**EXCERPT TO READ**

So my questions are:

  1. Is there a minimum mean depth threshold for NextDenovo to correct reads? And is there a maximum mean depth threshold? When raw data has a mean depth greater than this threshold, the extra reads may not be used to align and correct?
  2. I'm a little confused about the seed_depth and seed_cutoff parameters. What does seed mean? What's the role of seed in correction and assembly of NextDenovo.
  3. I'm interested in how NextDenovo performs the correction step. Since manuscript of NextDenovo is not avaliable currently, could you explain that briefly?

Operating system
LSB Version: :core-4.1-amd64:core-4.1-noarch:cxx-4.1-amd64:cxx-4.1-noarch:desktop-4.1-amd64:desktop-4.1-noarch:languages-4.1-amd64:languages-4.1-noarch:printing-4.1-amd64:printing-4.1-noarch
Distributor ID: CentOS
Description: CentOS Linux release 7.4.1708 (Core)

**EXTRACTED DATA**
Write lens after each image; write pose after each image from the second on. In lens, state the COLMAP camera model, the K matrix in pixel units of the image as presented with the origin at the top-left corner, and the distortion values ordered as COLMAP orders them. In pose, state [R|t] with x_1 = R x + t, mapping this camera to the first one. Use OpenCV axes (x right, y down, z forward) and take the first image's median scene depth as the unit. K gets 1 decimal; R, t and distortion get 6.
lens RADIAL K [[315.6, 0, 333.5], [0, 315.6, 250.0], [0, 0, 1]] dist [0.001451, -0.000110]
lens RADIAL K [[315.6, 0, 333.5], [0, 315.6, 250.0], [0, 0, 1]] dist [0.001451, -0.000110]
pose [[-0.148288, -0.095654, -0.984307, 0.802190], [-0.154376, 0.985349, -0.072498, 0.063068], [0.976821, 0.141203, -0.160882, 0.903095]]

---

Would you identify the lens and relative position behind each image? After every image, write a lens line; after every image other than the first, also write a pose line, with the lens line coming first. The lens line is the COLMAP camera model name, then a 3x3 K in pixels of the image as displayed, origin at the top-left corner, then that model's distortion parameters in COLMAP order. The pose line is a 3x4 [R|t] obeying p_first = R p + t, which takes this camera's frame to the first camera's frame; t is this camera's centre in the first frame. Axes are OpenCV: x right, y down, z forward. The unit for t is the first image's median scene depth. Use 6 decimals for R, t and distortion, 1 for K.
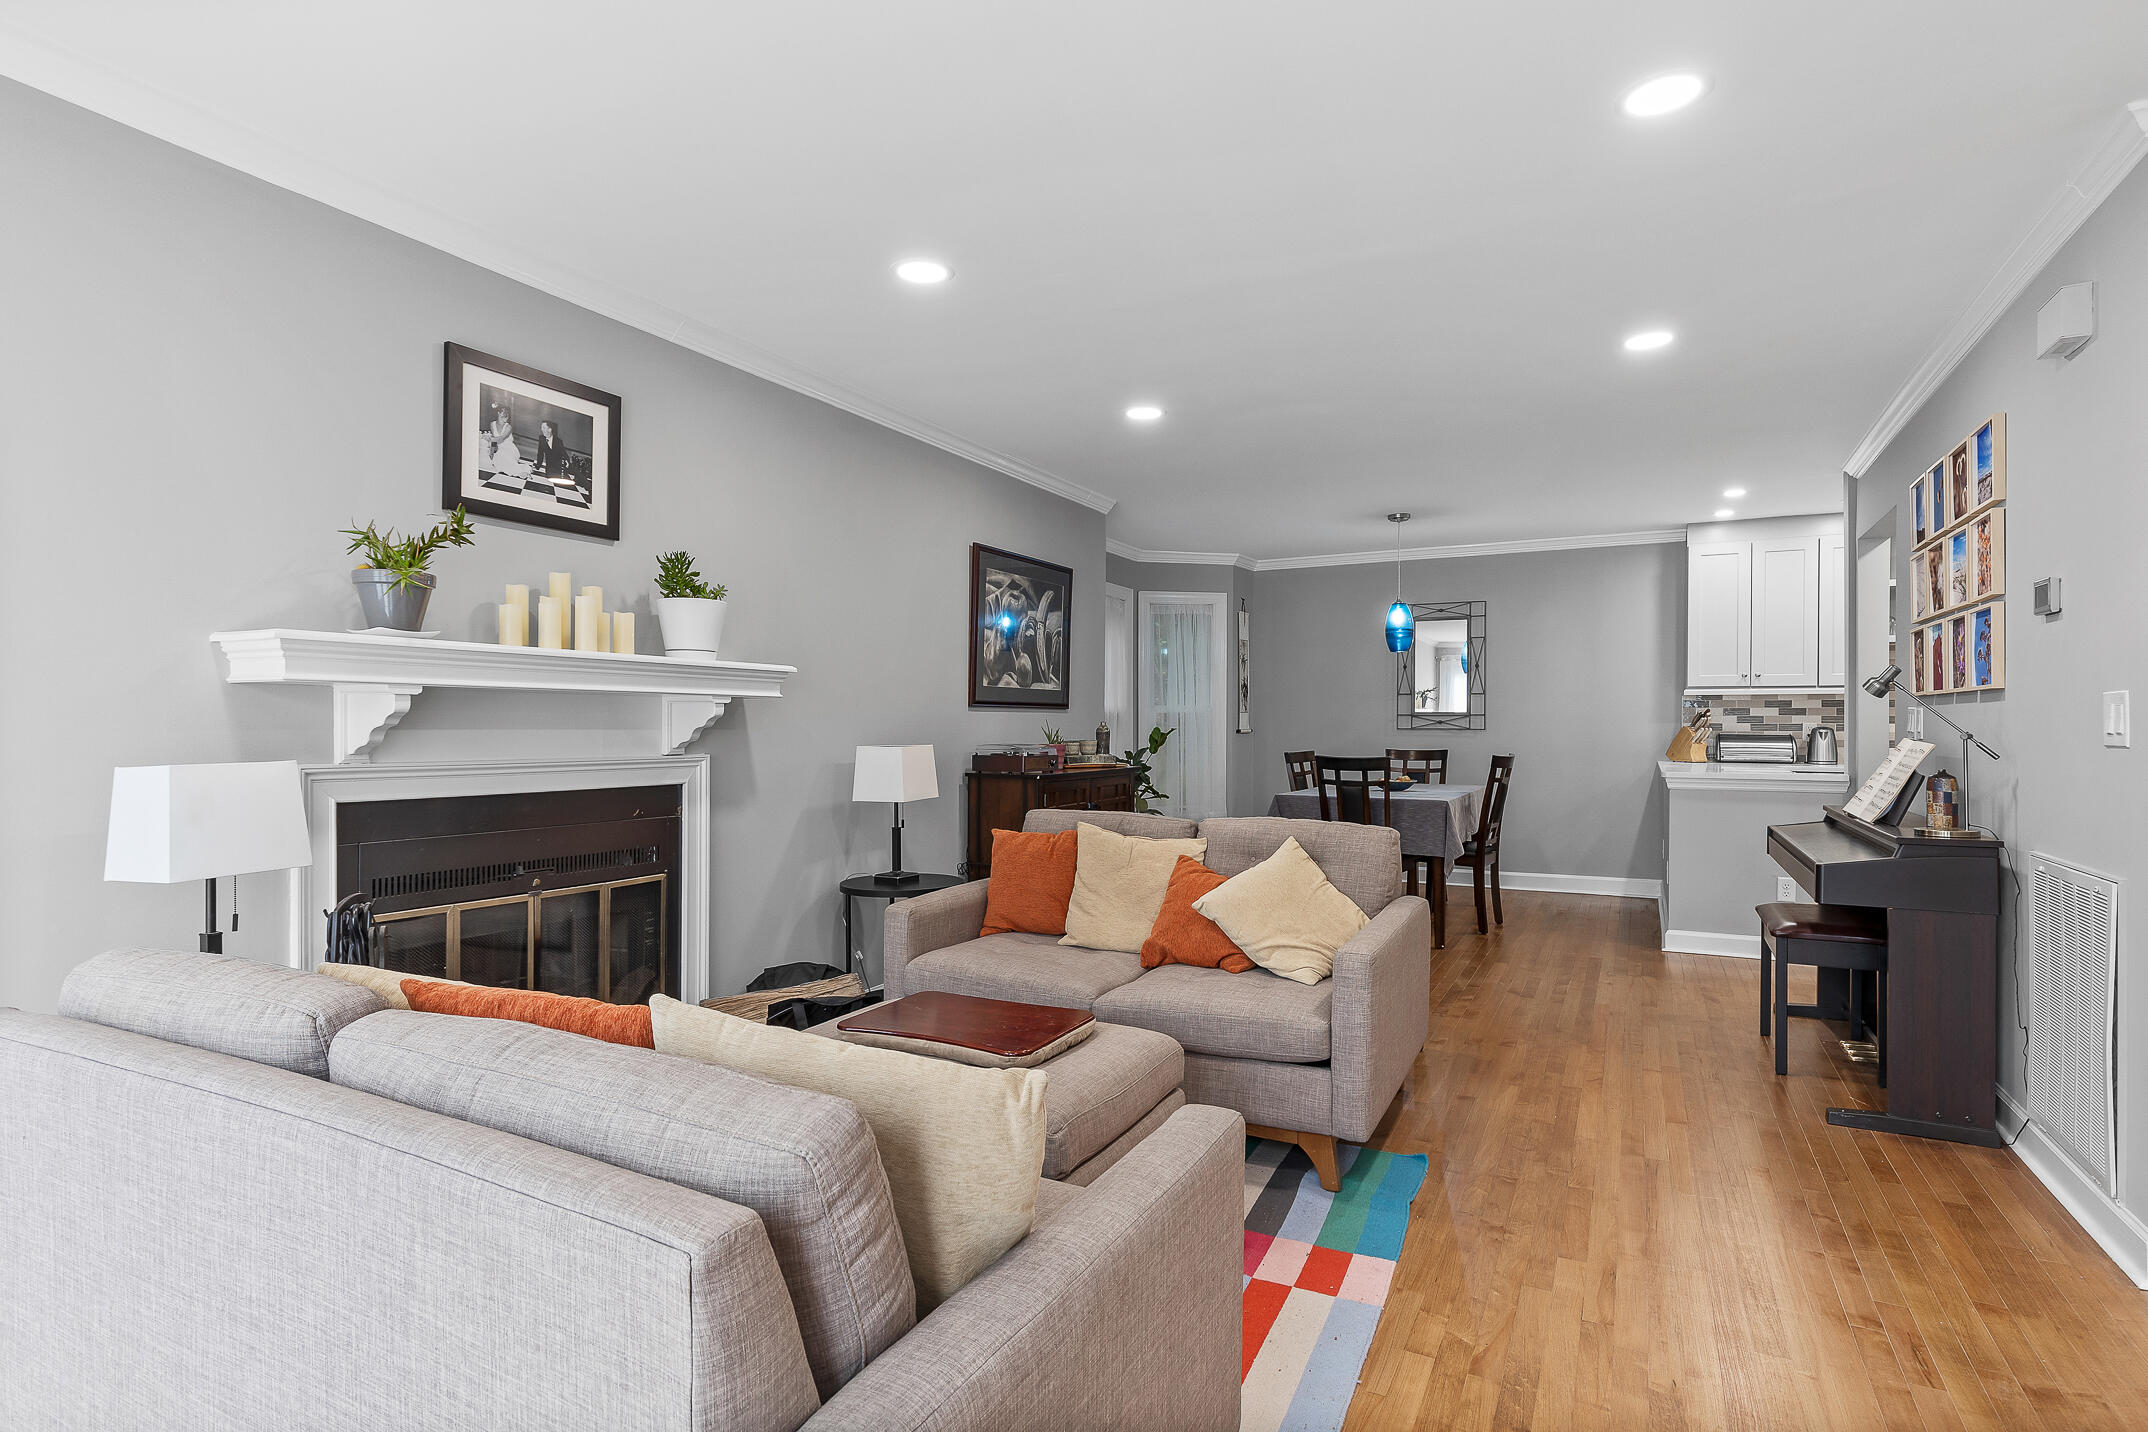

**ASSIGNMENT 1**
According to the NextDenovo forum post, which Linux release does the poster run?
**ASSIGNMENT 2**
Name every field label that appears under "Operating system" in the NextDenovo forum post.
**ASSIGNMENT 3**
Carry on writing the NextDenovo forum post, starting after its final line.

**REPLY 1**
CentOS Linux release 7.4.1708 (Core).

**REPLY 2**
LSB Version, Distributor ID, Description

**REPLY 3**
Release: 7.4.1708
Codename: Core

Python
Python 3.8.12

NextDenovo
nextDenovo v2.5.0

  1. I did not test the minimum mean depth required by NextDenovo , but I think input >= 30x data is appropriate. If you input too little data, the corrected data may much less, and the accuracy is also much less. No maximum mean depth threshold. The extra reads will be used to align.
  2. NextDenovo will corrected the longest seed_depth input data or corrected any reads longer than seed_cutoff , these reads to be corrected are called as seeds. seed_depth will be ignored if seed_cutoff is set. All reads will be used to correct these selected seeds.
  3. See our nextpolish paper, because NextDenovo used the same algorithm logic with nextpolish. We are now preparing the NextDenovo paper.

Thanks for your prompt reply. I will take a look at NextPolish paper and look forward to your NextDenovo paper.